Items listed in a dataset
· · ·
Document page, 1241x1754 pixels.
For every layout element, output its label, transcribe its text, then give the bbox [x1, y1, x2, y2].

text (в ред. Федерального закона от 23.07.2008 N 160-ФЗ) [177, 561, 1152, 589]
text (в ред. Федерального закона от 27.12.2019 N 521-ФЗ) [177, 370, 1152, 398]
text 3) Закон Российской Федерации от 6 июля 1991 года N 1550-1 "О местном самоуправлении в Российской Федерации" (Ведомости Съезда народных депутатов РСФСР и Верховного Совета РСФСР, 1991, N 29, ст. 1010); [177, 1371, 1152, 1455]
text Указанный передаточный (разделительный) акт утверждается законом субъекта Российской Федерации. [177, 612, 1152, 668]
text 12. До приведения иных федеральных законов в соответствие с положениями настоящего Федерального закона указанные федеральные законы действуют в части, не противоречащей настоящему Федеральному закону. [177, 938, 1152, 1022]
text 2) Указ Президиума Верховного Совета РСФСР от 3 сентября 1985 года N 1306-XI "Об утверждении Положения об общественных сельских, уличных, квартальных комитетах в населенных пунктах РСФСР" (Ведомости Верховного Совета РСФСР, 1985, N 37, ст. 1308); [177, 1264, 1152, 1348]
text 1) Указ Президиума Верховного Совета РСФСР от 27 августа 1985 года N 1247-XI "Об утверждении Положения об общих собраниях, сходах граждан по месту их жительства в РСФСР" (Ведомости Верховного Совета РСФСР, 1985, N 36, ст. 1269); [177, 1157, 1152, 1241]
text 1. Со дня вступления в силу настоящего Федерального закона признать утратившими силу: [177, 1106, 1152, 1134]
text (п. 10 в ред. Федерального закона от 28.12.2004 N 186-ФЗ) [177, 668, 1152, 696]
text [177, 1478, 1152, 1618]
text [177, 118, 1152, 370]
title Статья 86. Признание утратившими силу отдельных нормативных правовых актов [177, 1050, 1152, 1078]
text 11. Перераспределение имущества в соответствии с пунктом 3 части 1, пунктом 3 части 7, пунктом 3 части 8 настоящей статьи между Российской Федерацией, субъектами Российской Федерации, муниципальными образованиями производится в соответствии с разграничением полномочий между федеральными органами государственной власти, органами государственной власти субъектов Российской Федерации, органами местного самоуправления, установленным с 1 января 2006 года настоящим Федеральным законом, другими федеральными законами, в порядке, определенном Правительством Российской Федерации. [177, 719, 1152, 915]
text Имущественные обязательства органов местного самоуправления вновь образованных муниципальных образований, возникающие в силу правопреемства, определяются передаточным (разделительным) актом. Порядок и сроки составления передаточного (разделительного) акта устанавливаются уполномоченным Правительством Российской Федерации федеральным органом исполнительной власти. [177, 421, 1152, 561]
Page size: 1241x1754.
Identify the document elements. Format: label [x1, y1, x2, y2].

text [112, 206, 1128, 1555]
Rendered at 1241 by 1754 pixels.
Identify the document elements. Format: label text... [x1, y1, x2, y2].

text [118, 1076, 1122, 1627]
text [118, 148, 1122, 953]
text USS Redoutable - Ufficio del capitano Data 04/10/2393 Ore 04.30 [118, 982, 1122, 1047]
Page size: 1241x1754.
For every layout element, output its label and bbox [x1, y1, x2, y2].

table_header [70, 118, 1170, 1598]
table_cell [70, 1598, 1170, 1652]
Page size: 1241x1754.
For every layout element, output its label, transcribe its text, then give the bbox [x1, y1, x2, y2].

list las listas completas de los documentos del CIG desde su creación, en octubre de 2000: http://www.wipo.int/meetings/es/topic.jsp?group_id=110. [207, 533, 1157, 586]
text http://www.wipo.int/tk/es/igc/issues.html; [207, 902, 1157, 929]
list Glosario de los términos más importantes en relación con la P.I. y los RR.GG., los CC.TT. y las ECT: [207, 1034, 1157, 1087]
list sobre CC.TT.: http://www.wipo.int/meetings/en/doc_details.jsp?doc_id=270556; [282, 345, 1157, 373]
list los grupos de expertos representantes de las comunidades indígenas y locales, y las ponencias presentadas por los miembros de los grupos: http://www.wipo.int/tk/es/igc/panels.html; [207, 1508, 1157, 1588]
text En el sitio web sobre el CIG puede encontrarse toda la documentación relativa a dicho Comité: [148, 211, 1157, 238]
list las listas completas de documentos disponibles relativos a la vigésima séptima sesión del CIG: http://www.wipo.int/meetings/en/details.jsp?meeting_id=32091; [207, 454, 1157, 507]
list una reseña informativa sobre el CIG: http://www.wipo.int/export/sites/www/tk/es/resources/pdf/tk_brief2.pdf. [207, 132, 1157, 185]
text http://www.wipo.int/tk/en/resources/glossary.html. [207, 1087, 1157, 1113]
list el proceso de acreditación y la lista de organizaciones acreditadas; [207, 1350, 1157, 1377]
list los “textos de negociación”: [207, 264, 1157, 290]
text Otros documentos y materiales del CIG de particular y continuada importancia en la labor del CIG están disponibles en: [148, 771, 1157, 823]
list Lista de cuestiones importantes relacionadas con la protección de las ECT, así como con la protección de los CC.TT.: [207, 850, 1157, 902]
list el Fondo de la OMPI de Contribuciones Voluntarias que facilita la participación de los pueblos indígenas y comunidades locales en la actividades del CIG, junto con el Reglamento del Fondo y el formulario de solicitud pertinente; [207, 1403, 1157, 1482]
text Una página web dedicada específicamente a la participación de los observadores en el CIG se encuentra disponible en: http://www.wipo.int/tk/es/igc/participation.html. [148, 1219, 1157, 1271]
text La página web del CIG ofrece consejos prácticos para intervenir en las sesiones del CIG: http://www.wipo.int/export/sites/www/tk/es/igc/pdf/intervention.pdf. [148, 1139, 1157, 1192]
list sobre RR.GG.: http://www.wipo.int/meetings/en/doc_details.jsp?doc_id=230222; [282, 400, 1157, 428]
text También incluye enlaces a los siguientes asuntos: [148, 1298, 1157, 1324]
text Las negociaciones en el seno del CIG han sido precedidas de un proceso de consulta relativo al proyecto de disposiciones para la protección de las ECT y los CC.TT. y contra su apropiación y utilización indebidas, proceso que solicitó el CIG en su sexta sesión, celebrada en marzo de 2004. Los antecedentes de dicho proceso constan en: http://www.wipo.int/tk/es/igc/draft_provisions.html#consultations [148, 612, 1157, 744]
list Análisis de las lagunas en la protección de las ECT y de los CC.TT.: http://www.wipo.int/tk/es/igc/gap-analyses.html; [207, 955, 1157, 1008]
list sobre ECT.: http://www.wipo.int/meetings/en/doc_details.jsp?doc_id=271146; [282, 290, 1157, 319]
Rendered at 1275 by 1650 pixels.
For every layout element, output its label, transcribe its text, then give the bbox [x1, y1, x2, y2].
· · ·
=== Problem requirements ===
Write out every record above, word for word.

=== Answer ===
Document page, 1241x1754 pixels.
For every layout element, output its label, transcribe its text, then give the bbox [x1, y1, x2, y2].

text (в ред. Федерального закона от 23.07.2008 N 160-ФЗ) [177, 561, 1152, 589]
text (в ред. Федерального закона от 27.12.2019 N 521-ФЗ) [177, 370, 1152, 398]
text 3) Закон Российской Федерации от 6 июля 1991 года N 1550-1 "О местном самоуправлении в Российской Федерации" (Ведомости Съезда народных депутатов РСФСР и Верховного Совета РСФСР, 1991, N 29, ст. 1010); [177, 1371, 1152, 1455]
text Указанный передаточный (разделительный) акт утверждается законом субъекта Российской Федерации. [177, 612, 1152, 668]
text 12. До приведения иных федеральных законов в соответствие с положениями настоящего Федерального закона указанные федеральные законы действуют в части, не противоречащей настоящему Федеральному закону. [177, 938, 1152, 1022]
text 2) Указ Президиума Верховного Совета РСФСР от 3 сентября 1985 года N 1306-XI "Об утверждении Положения об общественных сельских, уличных, квартальных комитетах в населенных пунктах РСФСР" (Ведомости Верховного Совета РСФСР, 1985, N 37, ст. 1308); [177, 1264, 1152, 1348]
text 1) Указ Президиума Верховного Совета РСФСР от 27 августа 1985 года N 1247-XI "Об утверждении Положения об общих собраниях, сходах граждан по месту их жительства в РСФСР" (Ведомости Верховного Совета РСФСР, 1985, N 36, ст. 1269); [177, 1157, 1152, 1241]
text 1. Со дня вступления в силу настоящего Федерального закона признать утратившими силу: [177, 1106, 1152, 1134]
text (п. 10 в ред. Федерального закона от 28.12.2004 N 186-ФЗ) [177, 668, 1152, 696]
text [177, 1478, 1152, 1618]
text [177, 118, 1152, 370]
title Статья 86. Признание утратившими силу отдельных нормативных правовых актов [177, 1050, 1152, 1078]
text 11. Перераспределение имущества в соответствии с пунктом 3 части 1, пунктом 3 части 7, пунктом 3 части 8 настоящей статьи между Российской Федерацией, субъектами Российской Федерации, муниципальными образованиями производится в соответствии с разграничением полномочий между федеральными органами государственной власти, органами государственной власти субъектов Российской Федерации, органами местного самоуправления, установленным с 1 января 2006 года настоящим Федеральным законом, другими федеральными законами, в порядке, определенном Правительством Российской Федерации. [177, 719, 1152, 915]
text Имущественные обязательства органов местного самоуправления вновь образованных муниципальных образований, возникающие в силу правопреемства, определяются передаточным (разделительным) актом. Порядок и сроки составления передаточного (разделительного) акта устанавливаются уполномоченным Правительством Российской Федерации федеральным органом исполнительной власти. [177, 421, 1152, 561]
Page size: 1241x1754.
Identify the document elements. Format: label [x1, y1, x2, y2].

text [112, 206, 1128, 1555]
Rendered at 1241 by 1754 pixels.
Identify the document elements. Format: label text... [x1, y1, x2, y2].

text [118, 1076, 1122, 1627]
text [118, 148, 1122, 953]
text USS Redoutable - Ufficio del capitano Data 04/10/2393 Ore 04.30 [118, 982, 1122, 1047]
Page size: 1241x1754.
For every layout element, output its label and bbox [x1, y1, x2, y2].

table_header [70, 118, 1170, 1598]
table_cell [70, 1598, 1170, 1652]
Page size: 1241x1754.
For every layout element, output its label, transcribe its text, then give the bbox [x1, y1, x2, y2].

list las listas completas de los documentos del CIG desde su creación, en octubre de 2000: http://www.wipo.int/meetings/es/topic.jsp?group_id=110. [207, 533, 1157, 586]
text http://www.wipo.int/tk/es/igc/issues.html; [207, 902, 1157, 929]
list Glosario de los términos más importantes en relación con la P.I. y los RR.GG., los CC.TT. y las ECT: [207, 1034, 1157, 1087]
list sobre CC.TT.: http://www.wipo.int/meetings/en/doc_details.jsp?doc_id=270556; [282, 345, 1157, 373]
list los grupos de expertos representantes de las comunidades indígenas y locales, y las ponencias presentadas por los miembros de los grupos: http://www.wipo.int/tk/es/igc/panels.html; [207, 1508, 1157, 1588]
text En el sitio web sobre el CIG puede encontrarse toda la documentación relativa a dicho Comité: [148, 211, 1157, 238]
list las listas completas de documentos disponibles relativos a la vigésima séptima sesión del CIG: http://www.wipo.int/meetings/en/details.jsp?meeting_id=32091; [207, 454, 1157, 507]
list una reseña informativa sobre el CIG: http://www.wipo.int/export/sites/www/tk/es/resources/pdf/tk_brief2.pdf. [207, 132, 1157, 185]
text http://www.wipo.int/tk/en/resources/glossary.html. [207, 1087, 1157, 1113]
list el proceso de acreditación y la lista de organizaciones acreditadas; [207, 1350, 1157, 1377]
list los “textos de negociación”: [207, 264, 1157, 290]
text Otros documentos y materiales del CIG de particular y continuada importancia en la labor del CIG están disponibles en: [148, 771, 1157, 823]
list Lista de cuestiones importantes relacionadas con la protección de las ECT, así como con la protección de los CC.TT.: [207, 850, 1157, 902]
list el Fondo de la OMPI de Contribuciones Voluntarias que facilita la participación de los pueblos indígenas y comunidades locales en la actividades del CIG, junto con el Reglamento del Fondo y el formulario de solicitud pertinente; [207, 1403, 1157, 1482]
text Una página web dedicada específicamente a la participación de los observadores en el CIG se encuentra disponible en: http://www.wipo.int/tk/es/igc/participation.html. [148, 1219, 1157, 1271]
text La página web del CIG ofrece consejos prácticos para intervenir en las sesiones del CIG: http://www.wipo.int/export/sites/www/tk/es/igc/pdf/intervention.pdf. [148, 1139, 1157, 1192]
list sobre RR.GG.: http://www.wipo.int/meetings/en/doc_details.jsp?doc_id=230222; [282, 400, 1157, 428]
text También incluye enlaces a los siguientes asuntos: [148, 1298, 1157, 1324]
text Las negociaciones en el seno del CIG han sido precedidas de un proceso de consulta relativo al proyecto de disposiciones para la protección de las ECT y los CC.TT. y contra su apropiación y utilización indebidas, proceso que solicitó el CIG en su sexta sesión, celebrada en marzo de 2004. Los antecedentes de dicho proceso constan en: http://www.wipo.int/tk/es/igc/draft_provisions.html#consultations [148, 612, 1157, 744]
list Análisis de las lagunas en la protección de las ECT y de los CC.TT.: http://www.wipo.int/tk/es/igc/gap-analyses.html; [207, 955, 1157, 1008]
list sobre ECT.: http://www.wipo.int/meetings/en/doc_details.jsp?doc_id=271146; [282, 290, 1157, 319]
Rendered at 1275 by 1650 pixels.
For every layout element, output its label, transcribe its text, then give the bbox [x1, y1, x2, y2].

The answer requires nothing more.